Nous avons les mains rouges - Room 514

Publié le 22 mai 2012

Huis clos entre quelques personnages de l’armée israélienne, Room 514 installe un climat complexe et met en scène l’érosion des certitudes de sa protagoniste. La caméra est braquée sur elle et le film entièrement focalisé sur son point de vue. Il se construit habilement autour d’une enquête de la police militaire, en même temps qu’est déconstruite l’assurance de la jeune enquêtrice.

Il reste quelques semaines à Anna avant qu’elle ne quitte l’armée israélienne. C’est par conviction et principe que la jeune femme décide de mener à bien une enquête, qui implique plusieurs soldats accusés de violence sur un Palestinien dans les territoires occupés. Dans la room 514, elle interroge et accuse un commandant que, déterminée et sûre de son pouvoir, elle pousse dans ses retranchements confrontation après confrontation.

Toute l’habileté du dispositif mis en œuvre par Sharon Bar-Ziv tient à l’absolu confinement qu’il met en scène : un confinement moins spatial (même si l’unité de lieu est quasiment adoptée) que factuel, puisque la caméra et le film collent à la protagoniste Anna et à son point de vue, dont ils ne se séparent jamais. Tout ce que le spectateur voit, il le découvre avec le personnage qui mène l’enquête et interroge. Les faits dont il est question, ceux sur lesquels elle enquête comme ceux qu’elle provoque malgré elle, sont laissés dans le hors-champ du film et planent sur la fiction comme une inquiétude de plomb.
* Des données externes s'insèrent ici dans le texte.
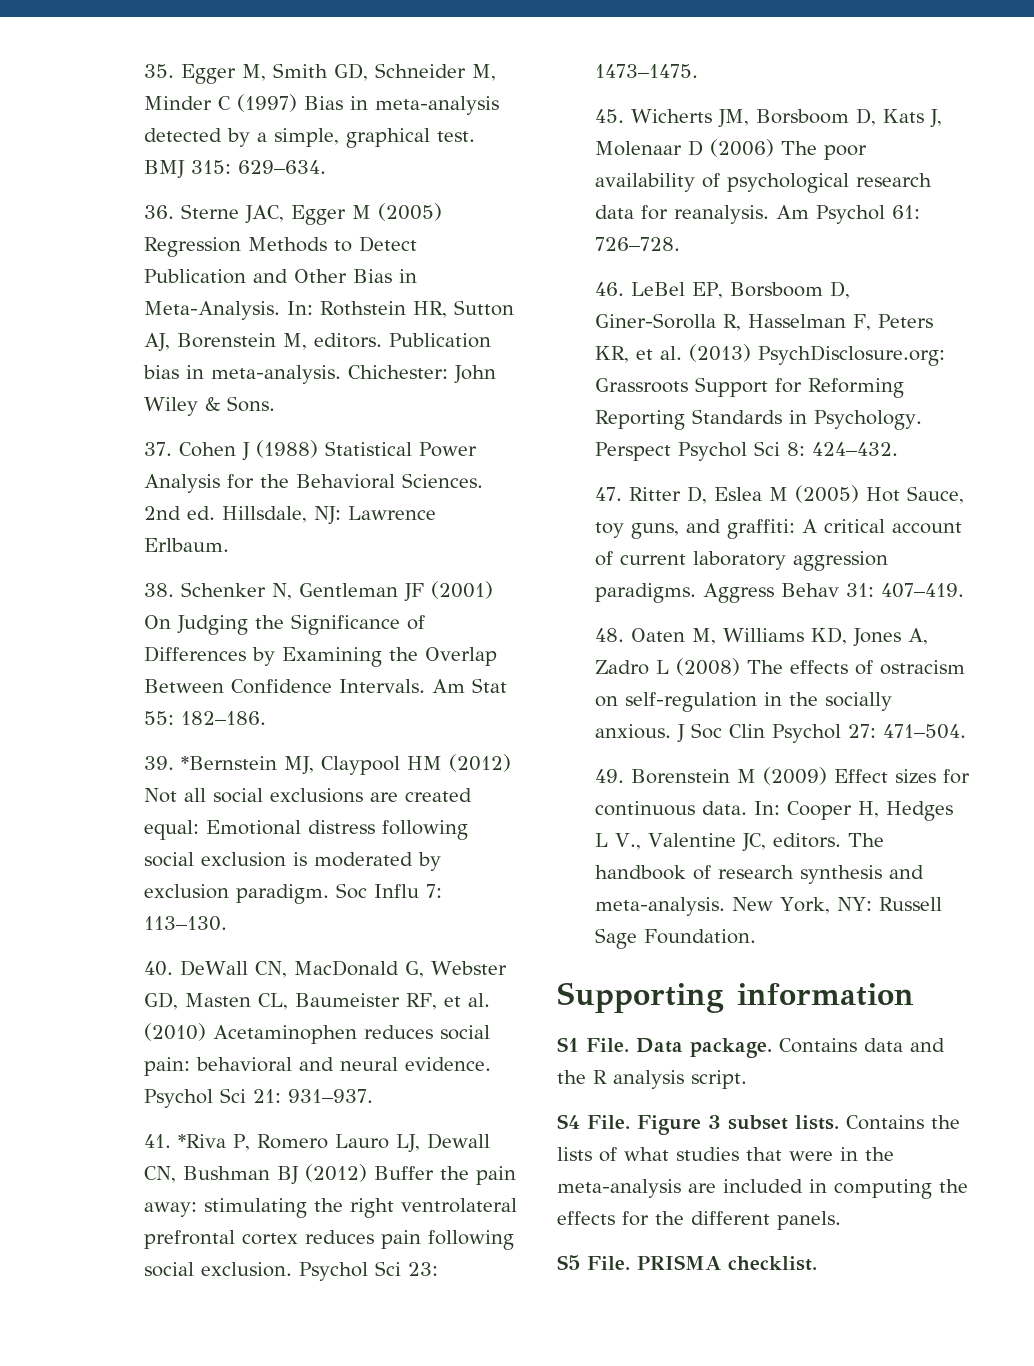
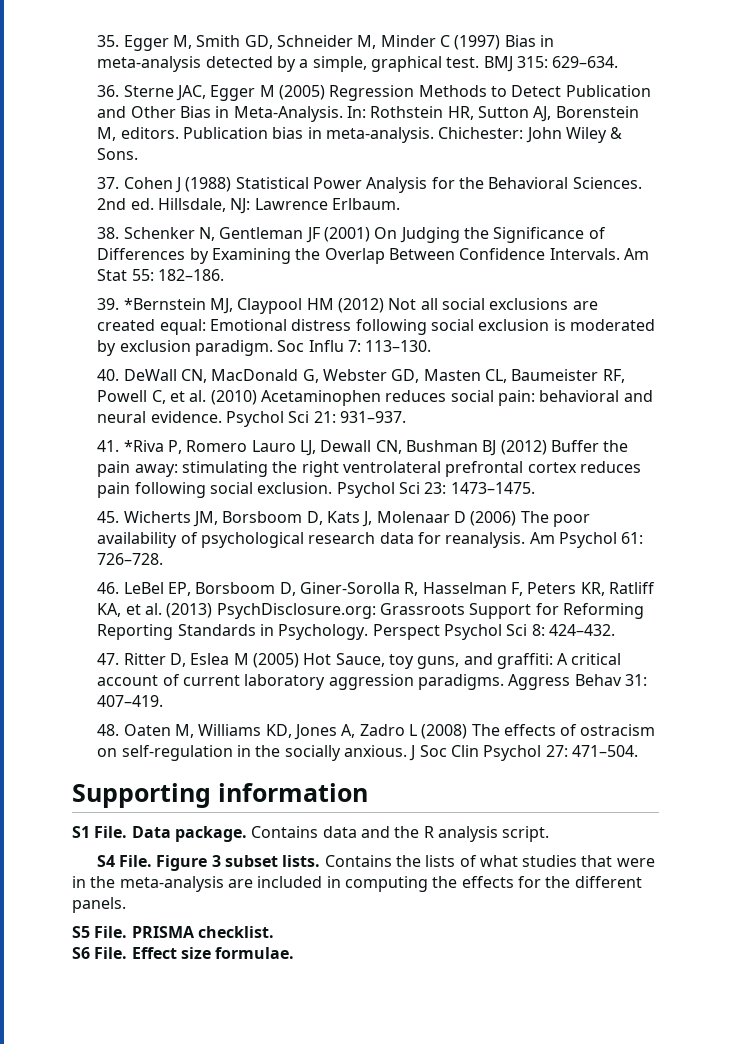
(438, 1001) none -> [97,390,166,404] Powell C,
(630, 354) none -> [608,582,655,594] [97,603,122,617] Ratliff KA,
[595,767,971,785] [595,801,954,821] [595,833,885,852] [595,865,925,884] [595,897,943,916] [595,928,757,949] // 49. Borenstein M (2009) Effect sizes for continuous data. In: Cooper H, Hedges L V., Valentine JC, editors. The handbook of research synthesis and meta-analysis. New York, NY: Russell Sage Foundation. -> (638, 751) none
(817, 1263) none -> [72,947,295,959] // S6 File. Effect size formulae.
En ce sens, Room 514 réussit à échapper à la pesanteur du dispositif qu’il met en place : parce que ce hors-champ de l’intrigue, essentiel à son développement, n’est jamais donné pour acquis et se déploie peu à peu, à mesure que la fiction avance et que les interrogatoires d’Anna sont menés. C’est la parole seule qui est investie de ce pouvoir de faire basculer l’action. L’autre astuce de Sharon Bar-Ziv, c’est celle qui consiste à faire alterner voire à mêler à cette enquête les rencontres amoureuses entre la jeune femme et son supérieur et amant Erez, dans une pièce qu’on imagine contiguë à celle des interrogatoires. Là, les confrontations sont les mêmes : verbales autant que physiques, elles rejettent hors du champ le dilemme moral des personnages – puisque Erez est sur le point de se marier avec une autre. Et quand celle-ci apparaît, la danse est une fois de plus subtilement menée par Anna.

La focalisation sur la protagoniste, le traitement nerveux des scènes de confrontation (peu de contre-champs dans les dialogues, quel que soit le personnage filmé) permettent de dessiner un tempérament intéressant : un personnage fort et plein d’humour. La vigueur, la tension qui parcourent le film sont avant tout celles de son beau personnage principal : une jeune femme déterminée, sûre de bien agir mais qui, dans un contexte à mille lieues du manichéisme des vieux films en noir et blanc qu’elle apprécie, finit par perdre pied. Les laborieuses séquences en noir et blanc – précisément ! – qui cherchent à rendre compte des doutes d’Anna ne sont qu’une petite ombre, qui ne suffit pas à effacer l’intéressante représentation des fluctuations de l’autorité, des interrogations morales et politiques du personnage.